There are at least a few advantages appending to such a concept.

For one, using Coal Ash reclaimed from a landfill as an aggregate in or additive to PCC would productively and profitably remediate an accumulation of materials that could someday, depending upon how the wind, so to speak, in the legals sense, blows, become a liability, either for the owner of the landfill property or for the originator of the Coal Ash. 

Another, more positive advantage is, that, while creating at least a few more Coal Country jobs, such productive reclamation and consumption of Coal Ash would reduce the amount of mining, quarrying and dredging that might otherwise have to be done on relatively virgin lands and in waterways to obtain the sand and gravel that the reclaimed Coal Ash would be replacing in the PCC mixes.

Aside from those perhaps indirect benefits, keep in mind, again, that PCC made with Coal Ash, as explained for another example in our report of:

Coal Ash in Concrete Saves $100 Billion | Research & Development | News; concerning: "'The Economic Impacts of Prohibiting Coal Fly Ash Use in Transportation Infrastructure Construction'; 2011; American Road & Transportation Builders Association Transportation Development Foundation. Executive Summary: Fly Ash: A High-Return “Green” Building Material; Fly ash concrete has a number of very significant, well-documented benefits that make it a mixture of choice for many state and local transportation departments and transportation engineers. It is more durable, yet less expensive than other traditional portland cement blends.

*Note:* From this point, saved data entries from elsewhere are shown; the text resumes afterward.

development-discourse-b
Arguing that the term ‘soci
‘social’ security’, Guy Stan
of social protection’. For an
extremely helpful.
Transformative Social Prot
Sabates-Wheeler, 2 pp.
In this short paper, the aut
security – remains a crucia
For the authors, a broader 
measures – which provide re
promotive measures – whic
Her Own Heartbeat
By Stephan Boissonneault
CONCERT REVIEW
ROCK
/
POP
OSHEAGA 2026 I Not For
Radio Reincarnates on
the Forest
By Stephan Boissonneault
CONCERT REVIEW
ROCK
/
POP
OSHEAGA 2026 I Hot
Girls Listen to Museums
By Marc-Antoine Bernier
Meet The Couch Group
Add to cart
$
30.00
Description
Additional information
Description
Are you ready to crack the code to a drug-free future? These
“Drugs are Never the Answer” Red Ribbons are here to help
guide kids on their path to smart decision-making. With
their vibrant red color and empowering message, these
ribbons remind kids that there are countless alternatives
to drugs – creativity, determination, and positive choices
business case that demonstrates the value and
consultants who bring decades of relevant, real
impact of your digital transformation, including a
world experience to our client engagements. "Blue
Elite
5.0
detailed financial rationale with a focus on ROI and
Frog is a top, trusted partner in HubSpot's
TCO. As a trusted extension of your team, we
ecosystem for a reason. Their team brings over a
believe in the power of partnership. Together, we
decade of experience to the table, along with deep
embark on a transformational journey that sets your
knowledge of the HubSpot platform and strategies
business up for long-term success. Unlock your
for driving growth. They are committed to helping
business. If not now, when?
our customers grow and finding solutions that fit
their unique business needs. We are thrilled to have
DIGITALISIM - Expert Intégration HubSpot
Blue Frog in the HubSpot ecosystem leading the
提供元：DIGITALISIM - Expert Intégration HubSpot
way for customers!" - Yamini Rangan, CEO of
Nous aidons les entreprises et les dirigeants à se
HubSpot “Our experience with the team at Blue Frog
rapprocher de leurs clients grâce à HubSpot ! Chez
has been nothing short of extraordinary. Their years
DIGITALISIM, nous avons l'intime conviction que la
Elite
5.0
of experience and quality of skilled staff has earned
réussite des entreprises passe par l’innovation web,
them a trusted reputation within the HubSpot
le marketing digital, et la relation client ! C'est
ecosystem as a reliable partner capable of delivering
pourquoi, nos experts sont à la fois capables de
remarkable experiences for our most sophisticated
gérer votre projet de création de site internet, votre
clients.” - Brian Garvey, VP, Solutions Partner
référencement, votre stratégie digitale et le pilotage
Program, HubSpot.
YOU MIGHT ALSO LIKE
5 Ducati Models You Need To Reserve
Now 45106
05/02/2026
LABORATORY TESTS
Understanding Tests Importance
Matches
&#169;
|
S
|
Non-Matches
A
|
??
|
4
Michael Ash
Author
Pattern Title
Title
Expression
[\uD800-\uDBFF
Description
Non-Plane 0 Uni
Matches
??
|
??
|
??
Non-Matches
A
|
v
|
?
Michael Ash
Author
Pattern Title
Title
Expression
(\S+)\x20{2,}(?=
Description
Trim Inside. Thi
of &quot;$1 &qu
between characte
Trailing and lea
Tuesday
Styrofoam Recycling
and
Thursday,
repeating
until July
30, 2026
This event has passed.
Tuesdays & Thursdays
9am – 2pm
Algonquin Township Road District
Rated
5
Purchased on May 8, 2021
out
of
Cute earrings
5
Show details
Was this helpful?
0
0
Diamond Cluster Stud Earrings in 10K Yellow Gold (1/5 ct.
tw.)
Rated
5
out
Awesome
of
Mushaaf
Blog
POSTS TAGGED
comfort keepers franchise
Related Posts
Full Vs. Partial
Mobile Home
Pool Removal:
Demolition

Fly ash concrete has also been praised for its environmental benefits as a “green” building material—putting to use an energy production byproduct that reduces the demand for carbon-intensive portland cement and requires less water in the hydration process. ... Concrete is a major transportation construction material in the United States. Twenty-five percent of the Interstate Highway System is paved in concrete. And it has been used to build 65 percent of the nation’s bridges (and, more) than 75 percent of that concrete ... utilizes fly ash as a partial cement replacement blend";

offers so many advantages, in terms of increased strength and enhanced corrosion resistance, relative to conventional PCC, that, if it were universally employed in the building of our United States transportation infrastructure, it could save us many tens of billions of dollars in terms at least of avoided repair costs.

Coal Ash can be seen and treated as a valuable mineral resource; and, the technology of our subject, "United States Patent 7,670,424 - Methods for Reclaiming and Beneficiating Fly Ash Particles and Systems Thereof", would make more of it accessible for profitable use.